------ Data to process

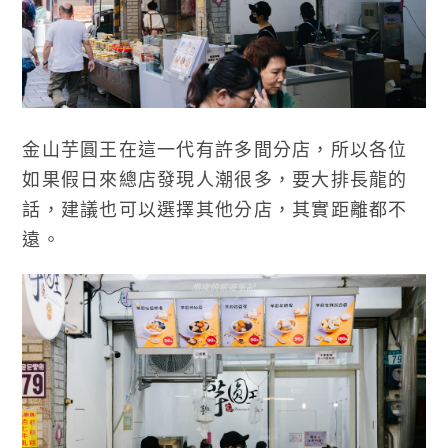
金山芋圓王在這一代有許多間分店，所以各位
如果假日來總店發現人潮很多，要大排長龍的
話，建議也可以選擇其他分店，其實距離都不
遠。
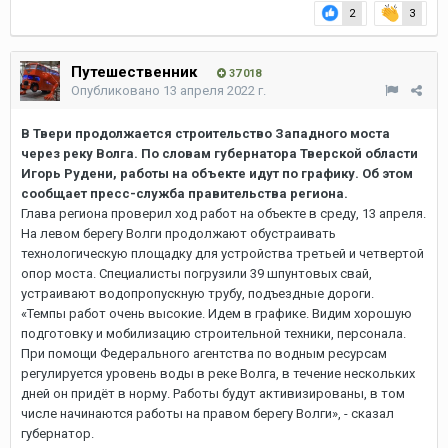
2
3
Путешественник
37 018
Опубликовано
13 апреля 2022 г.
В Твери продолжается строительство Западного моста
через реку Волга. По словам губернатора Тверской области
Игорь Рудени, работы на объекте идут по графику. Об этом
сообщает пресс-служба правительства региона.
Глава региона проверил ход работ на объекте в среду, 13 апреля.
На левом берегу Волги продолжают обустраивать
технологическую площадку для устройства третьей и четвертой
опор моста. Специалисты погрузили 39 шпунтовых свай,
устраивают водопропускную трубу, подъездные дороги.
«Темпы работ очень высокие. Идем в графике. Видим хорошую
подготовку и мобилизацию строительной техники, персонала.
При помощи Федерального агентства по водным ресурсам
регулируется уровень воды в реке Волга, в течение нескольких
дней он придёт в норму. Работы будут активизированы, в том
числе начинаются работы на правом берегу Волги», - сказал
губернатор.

------------

Retype the text of every record above word for word, leaving out the pictures.

金山芋圓王在這一代有許多間分店，所以各位
如果假日來總店發現人潮很多，要大排長龍的
話，建議也可以選擇其他分店，其實距離都不
遠。
2
3
Путешественник
37 018
Опубликовано
13 апреля 2022 г.
В Твери продолжается строительство Западного моста
через реку Волга. По словам губернатора Тверской области
Игорь Рудени, работы на объекте идут по графику. Об этом
сообщает пресс-служба правительства региона.
Глава региона проверил ход работ на объекте в среду, 13 апреля.
На левом берегу Волги продолжают обустраивать
технологическую площадку для устройства третьей и четвертой
опор моста. Специалисты погрузили 39 шпунтовых свай,
устраивают водопропускную трубу, подъездные дороги.
«Темпы работ очень высокие. Идем в графике. Видим хорошую
подготовку и мобилизацию строительной техники, персонала.
При помощи Федерального агентства по водным ресурсам
регулируется уровень воды в реке Волга, в течение нескольких
дней он придёт в норму. Работы будут активизированы, в том
числе начинаются работы на правом берегу Волги», - сказал
губернатор.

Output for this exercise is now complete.